**PASAJE MOSTRADO:**
◆ ◆ ◆

Domingo XXX del tiempo ordinario (Ciclo C)

Lectura del Eclesiástico (35, 12-14. 16-18)
Los gritos del pobre atraviesan las nubes
El Señor es un Dios justo, que no puede ser parcial; no es parcial contra el pobre, escucha las súplicas del oprimido; no desoye los gritos del huérfano o de la viuda cuando repite su queja; sus penas consiguen su favor, y su grito alcanza las nubes; los gritos del pobre atraviesan las nubes y hasta alcanzar a Dios no descansan; no ceja hasta que Dios le atiende, y el juez justo le hace justicia.

 

Salmo responsorial 33
Si el afligido invoca al Señor, él lo escucha.
Bendigo al Señor en todo momento,
su alabanza está siempre en mi boca;
mi alma se gloría en el Señor:
que los humildes lo escuchen y se alegren. R.

◆ ◆ ◆

**EL MATERIAL:**
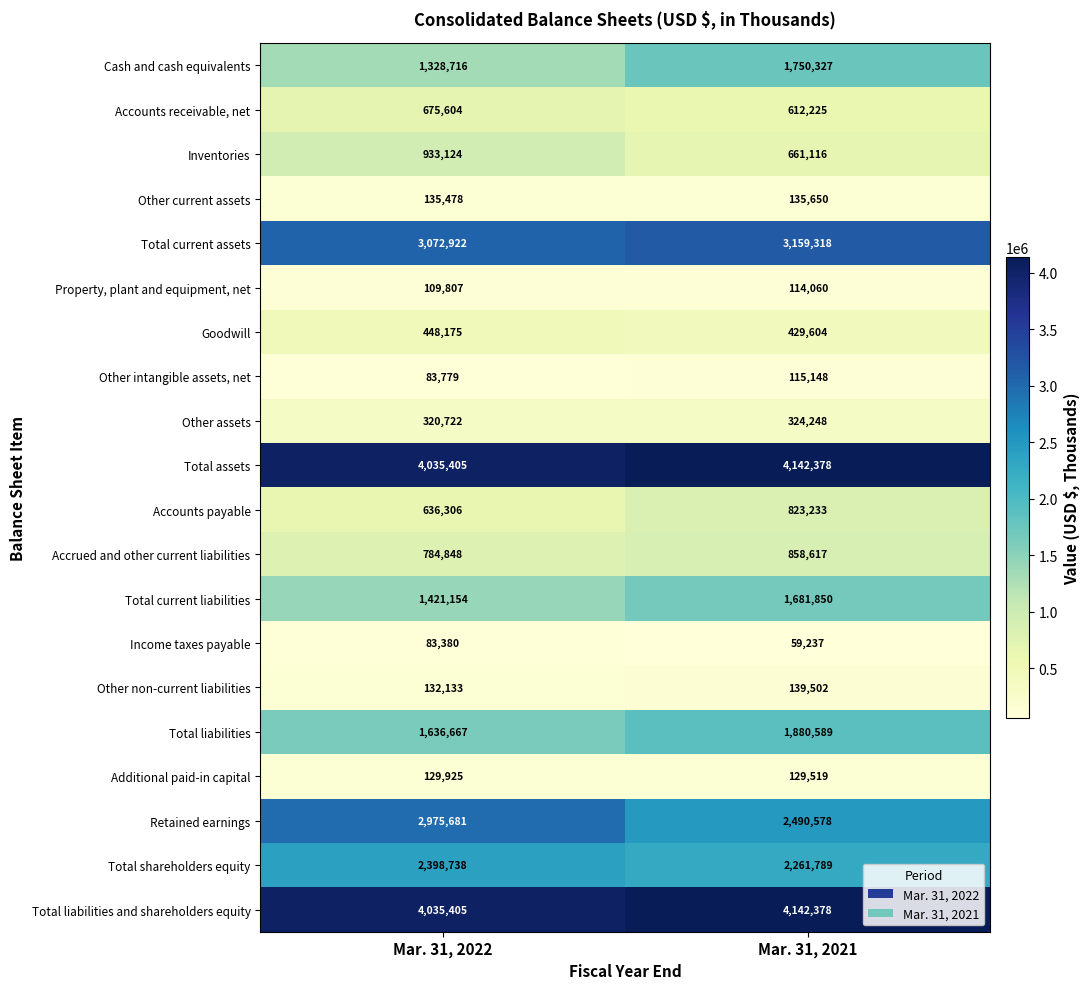

Is it true that Cash and cash equivalents equals 2531292 at Mar. 31, 2021?

False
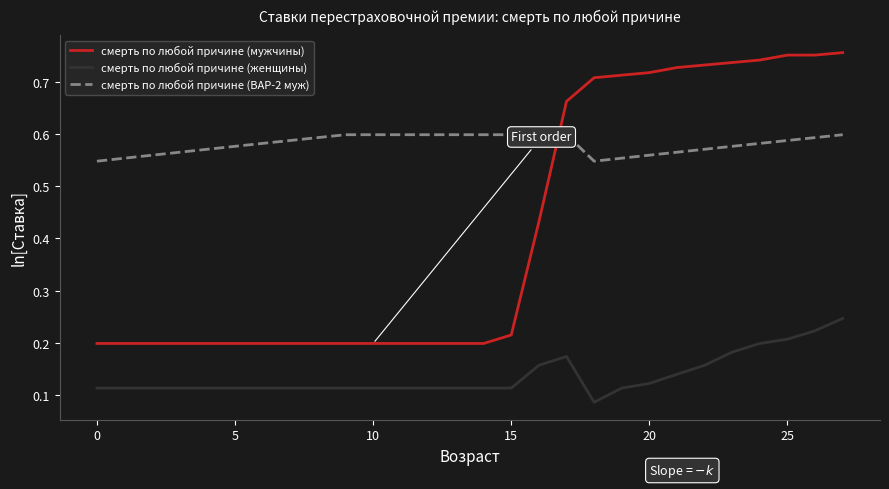

Which series has the largest total across all categories?

смерть по любой причине (ВАР-2 муж)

◆ ◆ ◆

**INSTRUCCIÓN:**
Transcribe sin cambios el fragmento de las lecturas del domingo que comienza con "Lectura del Eclesiástico" y continúa hasta "le hace justicia.".

**RESPUESTA:**
Lectura del Eclesiástico (35, 12-14. 16-18)
Los gritos del pobre atraviesan las nubes
El Señor es un Dios justo, que no puede ser parcial; no es parcial contra el pobre, escucha las súplicas del oprimido; no desoye los gritos del huérfano o de la viuda cuando repite su queja; sus penas consiguen su favor, y su grito alcanza las nubes; los gritos del pobre atraviesan las nubes y hasta alcanzar a Dios no descansan; no ceja hasta que Dios le atiende, y el juez justo le hace justicia.